The older readers will know the special bond I have had with Russian chemists. It stemmed from a year at MGU (actually in the Physics Faculty) in 1960–161. In the years that followed, I came as often as I could to the Soviet Union, and lectured widely. In part this was because I understood from my stay in the USSR how important this window on the world that lectures (and journals) formed for Soviet scientists. In part it was because I found scientists in Russia were more interesting people than scientists in the West. If you are wondering why I would imagine that, think about the choice facing an intelligent 19-year-old in Soviet times as he or she chooses between science and the humanities, between chemistry and philosophy or history, as his life’s work. The astute young person would choose science—there he or she would not have to shape their opinions to the party line, and could read roughly the same journals as their colleagues in the West. But the future scientist could hold on to his passions—in music, art, literature—in his or her private world. As a result, he often became a more interesting human being.

Also, as I switched my applied molecular orbital theory from thinking about organic molecules to organometallic and inorganic ones, there arose a special resonance between my theory and the good synthetic and structural work in Russia, especially at the Nesmeyanov Institute of Organoelement Compounds, and the Kurnakov Institute of General and Inorganic Chemistry.

So in 1983 there began a correspondence between me and Aleksandr Anatolyevich, which ended only with his leaving us in 2018. It began with Aleksandr sending to me the structures of the most recent clusters he had made, structures expertly determined by the Struchkov group. Here, poorly reproduced in Fig. 1, is one of the drawings he sent [1].

Fig. 1.
figure 1

The structure of a Cr2Fe cluster [1] sent in 1984 by A.A. Pasynskii to R. Hoffmann.

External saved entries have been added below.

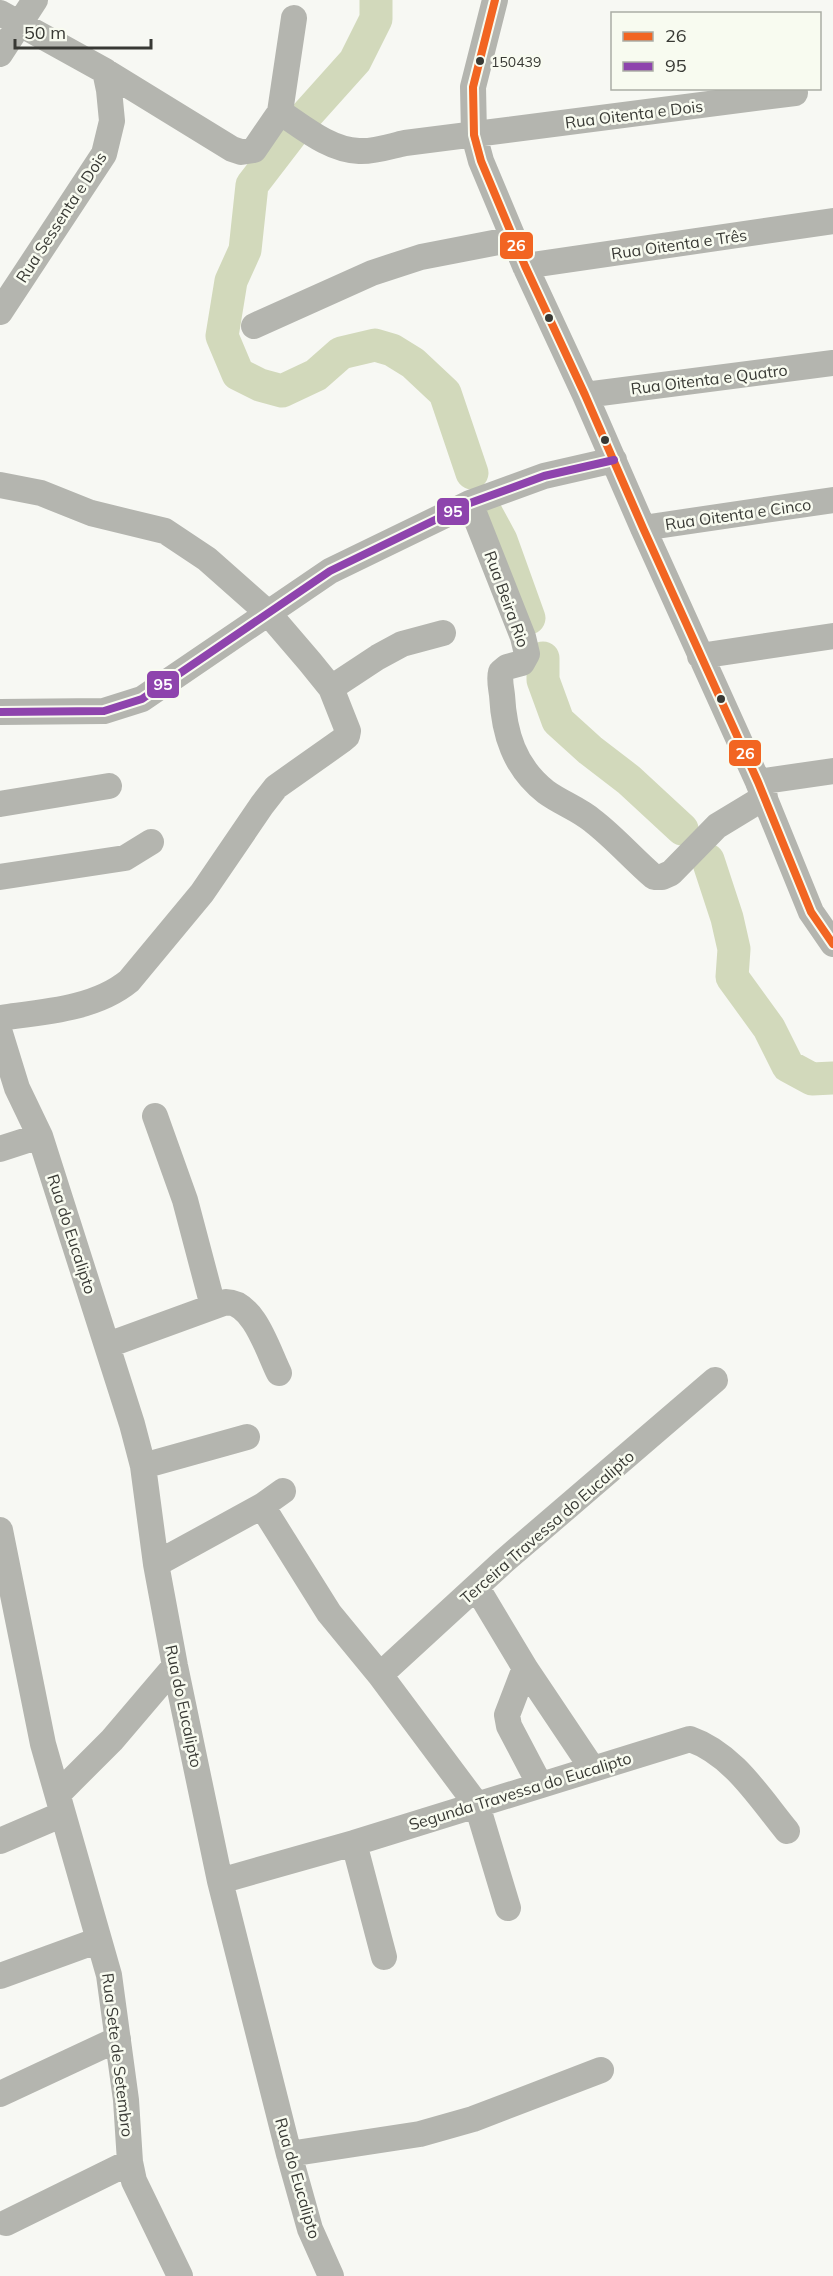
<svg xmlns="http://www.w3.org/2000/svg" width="833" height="2276" viewBox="0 0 833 2276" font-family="Mulish,sans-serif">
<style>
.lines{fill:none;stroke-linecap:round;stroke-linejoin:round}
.river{stroke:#d2d9bb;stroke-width:33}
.minor{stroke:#b4b5af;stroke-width:26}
.bus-1-casing{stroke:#f8fbf0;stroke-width:12}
.bus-2-casing{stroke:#f8fbf0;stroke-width:12}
.bus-1{stroke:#f26522;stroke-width:8}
.bus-2{stroke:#8e44ad;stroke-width:8}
.bus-dot{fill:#383934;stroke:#f8fbf0;stroke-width:2}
.labels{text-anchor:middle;stroke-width:5;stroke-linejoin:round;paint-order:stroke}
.bus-label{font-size:14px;fill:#383934;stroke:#f8fbf0;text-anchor:start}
.street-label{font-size:16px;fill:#383934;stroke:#f8fbf0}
.line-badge{stroke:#f8fbf0;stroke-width:2}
.badge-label{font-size:16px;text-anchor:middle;font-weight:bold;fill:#fff}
</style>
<rect width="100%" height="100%" fill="#f7f8f3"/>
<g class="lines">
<!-- river -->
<path class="river" d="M303 119 355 61 376 19V0
M295 129 252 185 245 250 231 281 222 336 238 374 260 385 282 391 316 375 341 353 375 345 392 350 413 363 445 393 472 473
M482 505 501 540 529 618
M543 658V680L558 721 590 750 629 780 682 829
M708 860 727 918 734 949 732 977 769 1028 788 1066 812 1079 833 1078"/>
<!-- minor -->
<path class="minor" d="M495 0 473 87 474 135 481 161 525 266 585 395 643 528 758 782 811 912 833 944
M0 13 105 71 109 90 112 121 104 154 0 312
M294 18 280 112C304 128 330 150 359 151 374 152 391 146 405 143L795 93
M0 54 35 0
M105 71 232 149 241 152 254 150 280 112
M525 266 833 221
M254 326 372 273 421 257 514 239
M585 395 833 363
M0 485 41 493 91 513 165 531 207 559 268 613 310 662 331 688 348 731 347 736 341 741 276 787 262 805 202 893 129 981C95 1009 43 1012 0 1018
M470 503 523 637 527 654 522 663 507 667 501 672C499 679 501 687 502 695 504 733 514 767 546 792 561 803 579 809 593 821 615 838 633 859 654 877H662L671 873 717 826 765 797
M643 528 833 500
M700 656 833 636
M331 688 378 657 402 644 443 633
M0 712 104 711 142 699 330 571 470 503 544 476 614 460
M758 782 833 771
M0 804 109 786
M0 877 125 858 151 842
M0 1033 17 1088 40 1136 132 1424 143 1466 156 1564 175 1666 220 1881 289 2154 310 2229 331 2276
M155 1116 185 1200 213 1306
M0 1149 40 1136
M108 1345 226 1302C254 1302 268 1351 279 1373
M143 1466 247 1437
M262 1506 329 1613 380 1675 477 1805 508 1908
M0 1530 43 1744 109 1975 126 2100 130 2162 134 2181 180 2276
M156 1564 262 1506 283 1491
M477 1588 525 1668 507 1715 509 1726 540 1785
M525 1668 592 1768
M380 1675 503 1562 715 1380
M58 1794 112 1740 175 1666
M0 1841 63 1814
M354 1843 384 1957
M220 1881 354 1843 690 1739C733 1754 759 1797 787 1831
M0 1976 99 1940
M0 2094 118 2039
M289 2154 420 2134 473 2119 601 2070
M6 2223 130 2162"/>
<defs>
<path id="bus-1" d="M495 0 473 87 474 135 481 161 525 266 585 395 643 528 758 782 811 912 833 944"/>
<path id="bus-2" d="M0 712 104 711 142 699 330 571 470 503 544 476 614 460"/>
</defs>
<!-- bus-1 casing -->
<use href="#bus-1" class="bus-1-casing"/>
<!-- bus-2 casing -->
<use href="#bus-2" class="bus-2-casing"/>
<!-- bus-1 -->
<use href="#bus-1" class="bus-1"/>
<!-- bus-2 -->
<use href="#bus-2" class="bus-2"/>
</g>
<!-- markers -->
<g class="bus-dot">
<circle cx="480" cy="61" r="5"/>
<circle cx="549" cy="318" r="5"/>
<circle cx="605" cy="440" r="5"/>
<circle cx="721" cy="699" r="5"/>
</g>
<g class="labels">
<!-- bus labels -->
<g class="bus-label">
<text x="491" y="67">150439</text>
</g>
<!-- street labels -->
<g class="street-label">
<text transform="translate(634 114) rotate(-7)" y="6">Rua Oitenta e Dois</text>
<text transform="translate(61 217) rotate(-57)" y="6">Rua Sessenta e Dois</text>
<text transform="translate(679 244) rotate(-8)" y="6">Rua Oitenta e Três</text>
<text transform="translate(709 379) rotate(-7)" y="6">Rua Oitenta e Quatro</text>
<text transform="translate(738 514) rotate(-8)" y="6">Rua Oitenta e Cinco</text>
<text transform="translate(507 599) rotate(70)" y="6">Rua Beira Rio</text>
<text transform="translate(72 1234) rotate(72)" y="6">Rua do Eucalipto</text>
<text transform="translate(547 1527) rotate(-41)" y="6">Terceira Travessa do Eucalipto</text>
<text transform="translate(184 1706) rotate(78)" y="6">Rua do Eucalipto</text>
<text transform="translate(520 1791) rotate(-17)" y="6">Segunda Travessa do Eucalipto</text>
<text transform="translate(118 2055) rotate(83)" y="6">Rua Sete de Setembro</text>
<text transform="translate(298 2178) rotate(74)" y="6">Rua do Eucalipto</text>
</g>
</g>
<g class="line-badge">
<rect x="499" y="231" width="35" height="29" rx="6" fill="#f26522"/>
<rect x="436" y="497" width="34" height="29" rx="6" fill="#8e44ad"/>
<rect x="146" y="670" width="34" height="29" rx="6" fill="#8e44ad"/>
<rect x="728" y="739" width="34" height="28" rx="6" fill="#f26522"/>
</g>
<g class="badge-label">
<text x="516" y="251">26</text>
<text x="453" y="517">95</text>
<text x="163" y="690">95</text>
<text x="745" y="759">26</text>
</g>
<!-- legend -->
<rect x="611" y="12" width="210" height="78" fill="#f8fbf0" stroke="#abada5" stroke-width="1.5"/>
<rect x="623" y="32" width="30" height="9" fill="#f26522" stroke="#abada5" stroke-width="1.5"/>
<text x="665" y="42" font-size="18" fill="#383934">26</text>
<rect x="623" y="62" width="30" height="9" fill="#8e44ad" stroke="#abada5" stroke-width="1.5"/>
<text x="665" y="72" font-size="18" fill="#383934">95</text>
<!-- scale -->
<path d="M15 39v9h136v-9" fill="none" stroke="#383934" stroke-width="3"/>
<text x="24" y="39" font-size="18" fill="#383934" stroke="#f8fbf0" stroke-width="4.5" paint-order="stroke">50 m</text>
</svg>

I sometimes made comments about bonding questions in the cornucopia of compounds his group synthesized [2]. Here (Fig. 2) are the first two pages of a letter I wrote to Aleksandr in 1985.

Fig. 2.
figure 2

Two pages from a 1985 letter from R. Hoffmann to A.A. Pasynskii.

Note I wrote by hand, as I usually do, and in time Aleksandr Anatolyevich replied similarly. And here (Fig. 3) is the first page from a 1989 letter from him, so you can gauge the warmth of the bond between us.

Fig. 3.
figure 3

First page of a 1989 letter from A.A. Pasynskii to R. Hoffmann.

And almost twenty years later, close to the end of his life, Aleksandr Anatolyevich wrote these verses for an Institute celebration (Fig. 4), connecting us again. I wish I had been there.

Fig. 4.
figure 4

Some verses by A.A. Pasynskii, for an Institute celebration, dedicated to Roald Hoffmann.

Aleksandr Anatolyevich Pasynskii was a great inorganic and organometallic chemist, with a synthetic “green thumb. He was always asking questions of nature, and trying to understand. No chemical complexity stood in his way. His warmth and sincerity endeared him to me, and to others as well. We remember him.